# [WHAT NEEDS TO BE DONE]
Both the line below containing "text [197, 1434, 1077, 1507]" and the line containing "Rendered at 1241 by 1754 pixels.", along with every line between them, should be repeated exactly; no other line belongs in the answer.

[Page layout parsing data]
>>>>>

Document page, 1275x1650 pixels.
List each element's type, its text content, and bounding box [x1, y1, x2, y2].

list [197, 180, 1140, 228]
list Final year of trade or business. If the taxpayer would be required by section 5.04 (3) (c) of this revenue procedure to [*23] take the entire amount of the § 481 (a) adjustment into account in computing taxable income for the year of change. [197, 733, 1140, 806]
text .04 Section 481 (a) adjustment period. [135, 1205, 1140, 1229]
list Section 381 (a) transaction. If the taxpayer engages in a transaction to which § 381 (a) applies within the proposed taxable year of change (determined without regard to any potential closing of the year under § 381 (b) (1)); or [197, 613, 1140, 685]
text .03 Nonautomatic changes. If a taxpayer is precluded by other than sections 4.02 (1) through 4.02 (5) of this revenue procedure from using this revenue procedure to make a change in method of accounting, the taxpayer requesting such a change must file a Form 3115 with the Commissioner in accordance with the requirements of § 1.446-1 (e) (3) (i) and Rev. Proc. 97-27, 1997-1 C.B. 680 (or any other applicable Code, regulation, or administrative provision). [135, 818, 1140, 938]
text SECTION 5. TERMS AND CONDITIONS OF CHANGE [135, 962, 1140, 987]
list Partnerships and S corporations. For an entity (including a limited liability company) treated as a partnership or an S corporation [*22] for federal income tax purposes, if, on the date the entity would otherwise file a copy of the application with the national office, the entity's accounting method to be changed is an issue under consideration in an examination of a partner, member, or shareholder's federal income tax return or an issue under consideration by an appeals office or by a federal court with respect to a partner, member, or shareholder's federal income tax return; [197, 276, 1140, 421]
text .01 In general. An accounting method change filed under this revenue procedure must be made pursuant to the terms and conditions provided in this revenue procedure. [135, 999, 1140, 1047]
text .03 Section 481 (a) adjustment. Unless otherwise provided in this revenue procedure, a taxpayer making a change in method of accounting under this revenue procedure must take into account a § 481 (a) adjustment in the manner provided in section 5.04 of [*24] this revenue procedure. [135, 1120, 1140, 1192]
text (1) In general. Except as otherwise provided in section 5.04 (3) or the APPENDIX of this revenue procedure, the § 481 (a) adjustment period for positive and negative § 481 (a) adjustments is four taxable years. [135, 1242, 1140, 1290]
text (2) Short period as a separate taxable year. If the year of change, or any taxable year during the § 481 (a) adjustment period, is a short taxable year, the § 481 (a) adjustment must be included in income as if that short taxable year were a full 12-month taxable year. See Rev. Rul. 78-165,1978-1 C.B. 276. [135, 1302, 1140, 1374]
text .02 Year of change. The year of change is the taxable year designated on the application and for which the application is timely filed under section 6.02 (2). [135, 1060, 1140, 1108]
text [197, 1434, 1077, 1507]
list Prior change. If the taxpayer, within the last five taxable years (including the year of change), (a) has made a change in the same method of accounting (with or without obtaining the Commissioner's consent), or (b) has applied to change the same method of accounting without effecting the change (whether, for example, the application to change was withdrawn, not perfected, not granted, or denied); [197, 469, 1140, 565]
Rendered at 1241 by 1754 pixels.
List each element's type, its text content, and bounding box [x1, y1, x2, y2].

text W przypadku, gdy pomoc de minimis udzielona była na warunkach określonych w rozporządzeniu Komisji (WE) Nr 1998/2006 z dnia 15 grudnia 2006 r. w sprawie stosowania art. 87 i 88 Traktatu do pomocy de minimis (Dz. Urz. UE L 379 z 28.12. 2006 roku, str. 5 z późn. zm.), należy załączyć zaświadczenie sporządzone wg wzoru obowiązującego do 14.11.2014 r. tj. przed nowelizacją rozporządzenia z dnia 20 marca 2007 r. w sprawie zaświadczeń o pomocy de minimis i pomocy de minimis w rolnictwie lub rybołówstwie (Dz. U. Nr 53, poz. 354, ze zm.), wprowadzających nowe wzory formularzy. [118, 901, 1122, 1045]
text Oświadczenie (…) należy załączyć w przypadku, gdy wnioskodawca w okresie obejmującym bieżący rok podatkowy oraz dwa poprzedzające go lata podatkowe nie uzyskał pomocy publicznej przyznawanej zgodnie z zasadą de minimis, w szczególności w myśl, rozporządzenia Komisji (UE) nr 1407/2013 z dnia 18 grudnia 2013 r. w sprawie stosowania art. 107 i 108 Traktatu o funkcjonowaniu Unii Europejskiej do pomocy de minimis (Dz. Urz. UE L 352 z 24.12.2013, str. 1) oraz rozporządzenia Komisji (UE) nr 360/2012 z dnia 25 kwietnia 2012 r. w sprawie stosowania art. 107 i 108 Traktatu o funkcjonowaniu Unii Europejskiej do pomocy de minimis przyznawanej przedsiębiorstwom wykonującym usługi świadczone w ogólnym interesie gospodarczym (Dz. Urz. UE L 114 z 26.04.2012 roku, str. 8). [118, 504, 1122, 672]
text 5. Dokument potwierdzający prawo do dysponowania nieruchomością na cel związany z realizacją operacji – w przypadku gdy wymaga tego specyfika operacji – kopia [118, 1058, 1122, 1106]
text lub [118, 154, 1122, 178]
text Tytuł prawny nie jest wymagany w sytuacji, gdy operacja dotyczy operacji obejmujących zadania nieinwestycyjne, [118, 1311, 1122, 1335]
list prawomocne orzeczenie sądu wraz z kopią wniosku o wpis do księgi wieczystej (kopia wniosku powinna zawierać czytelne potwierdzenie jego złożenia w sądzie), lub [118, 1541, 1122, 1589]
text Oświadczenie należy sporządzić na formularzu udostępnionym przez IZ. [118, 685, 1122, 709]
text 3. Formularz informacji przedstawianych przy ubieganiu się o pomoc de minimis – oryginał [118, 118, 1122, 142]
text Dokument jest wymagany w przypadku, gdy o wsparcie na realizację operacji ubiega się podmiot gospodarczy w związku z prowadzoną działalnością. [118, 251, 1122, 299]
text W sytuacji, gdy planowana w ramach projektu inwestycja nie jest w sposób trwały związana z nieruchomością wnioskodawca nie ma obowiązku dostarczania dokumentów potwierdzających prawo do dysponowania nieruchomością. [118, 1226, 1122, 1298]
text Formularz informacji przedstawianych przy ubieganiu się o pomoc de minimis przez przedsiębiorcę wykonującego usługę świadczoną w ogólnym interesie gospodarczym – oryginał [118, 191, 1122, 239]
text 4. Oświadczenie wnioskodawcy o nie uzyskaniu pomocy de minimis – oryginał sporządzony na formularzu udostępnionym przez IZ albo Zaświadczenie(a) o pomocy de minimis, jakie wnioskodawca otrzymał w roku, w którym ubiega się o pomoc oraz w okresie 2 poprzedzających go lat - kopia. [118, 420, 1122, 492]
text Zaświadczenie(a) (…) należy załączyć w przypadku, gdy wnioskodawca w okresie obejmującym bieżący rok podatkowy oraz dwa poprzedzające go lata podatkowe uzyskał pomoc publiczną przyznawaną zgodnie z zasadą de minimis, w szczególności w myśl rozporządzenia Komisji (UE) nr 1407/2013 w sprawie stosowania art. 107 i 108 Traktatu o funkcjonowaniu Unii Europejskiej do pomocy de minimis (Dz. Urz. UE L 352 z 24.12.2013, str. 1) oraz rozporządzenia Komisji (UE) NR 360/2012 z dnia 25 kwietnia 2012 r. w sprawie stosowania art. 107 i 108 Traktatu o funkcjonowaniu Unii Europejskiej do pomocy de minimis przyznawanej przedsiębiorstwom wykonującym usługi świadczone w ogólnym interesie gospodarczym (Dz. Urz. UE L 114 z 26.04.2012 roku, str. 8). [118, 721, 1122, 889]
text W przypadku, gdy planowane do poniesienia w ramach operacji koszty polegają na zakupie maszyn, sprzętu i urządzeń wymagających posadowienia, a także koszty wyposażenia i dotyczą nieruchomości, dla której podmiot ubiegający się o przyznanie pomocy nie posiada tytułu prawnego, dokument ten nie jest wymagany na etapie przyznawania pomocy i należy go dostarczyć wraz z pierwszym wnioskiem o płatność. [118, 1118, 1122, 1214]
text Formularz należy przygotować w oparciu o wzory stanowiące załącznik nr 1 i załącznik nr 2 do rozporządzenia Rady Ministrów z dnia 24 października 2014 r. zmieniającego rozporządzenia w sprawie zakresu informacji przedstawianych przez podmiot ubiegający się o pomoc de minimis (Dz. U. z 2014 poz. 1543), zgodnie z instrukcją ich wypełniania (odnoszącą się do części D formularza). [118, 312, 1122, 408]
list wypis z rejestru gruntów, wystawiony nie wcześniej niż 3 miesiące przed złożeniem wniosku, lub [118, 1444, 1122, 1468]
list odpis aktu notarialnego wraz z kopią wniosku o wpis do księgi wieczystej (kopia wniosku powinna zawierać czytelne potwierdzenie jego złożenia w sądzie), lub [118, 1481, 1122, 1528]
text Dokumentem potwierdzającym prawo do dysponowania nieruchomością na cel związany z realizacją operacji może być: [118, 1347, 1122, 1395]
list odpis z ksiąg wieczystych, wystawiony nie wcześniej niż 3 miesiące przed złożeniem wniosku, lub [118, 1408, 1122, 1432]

<<<<<

# [TASK SOLUTION]
text [197, 1434, 1077, 1507]
list Prior change. If the taxpayer, within the last five taxable years (including the year of change), (a) has made a change in the same method of accounting (with or without obtaining the Commissioner's consent), or (b) has applied to change the same method of accounting without effecting the change (whether, for example, the application to change was withdrawn, not perfected, not granted, or denied); [197, 469, 1140, 565]
Rendered at 1241 by 1754 pixels.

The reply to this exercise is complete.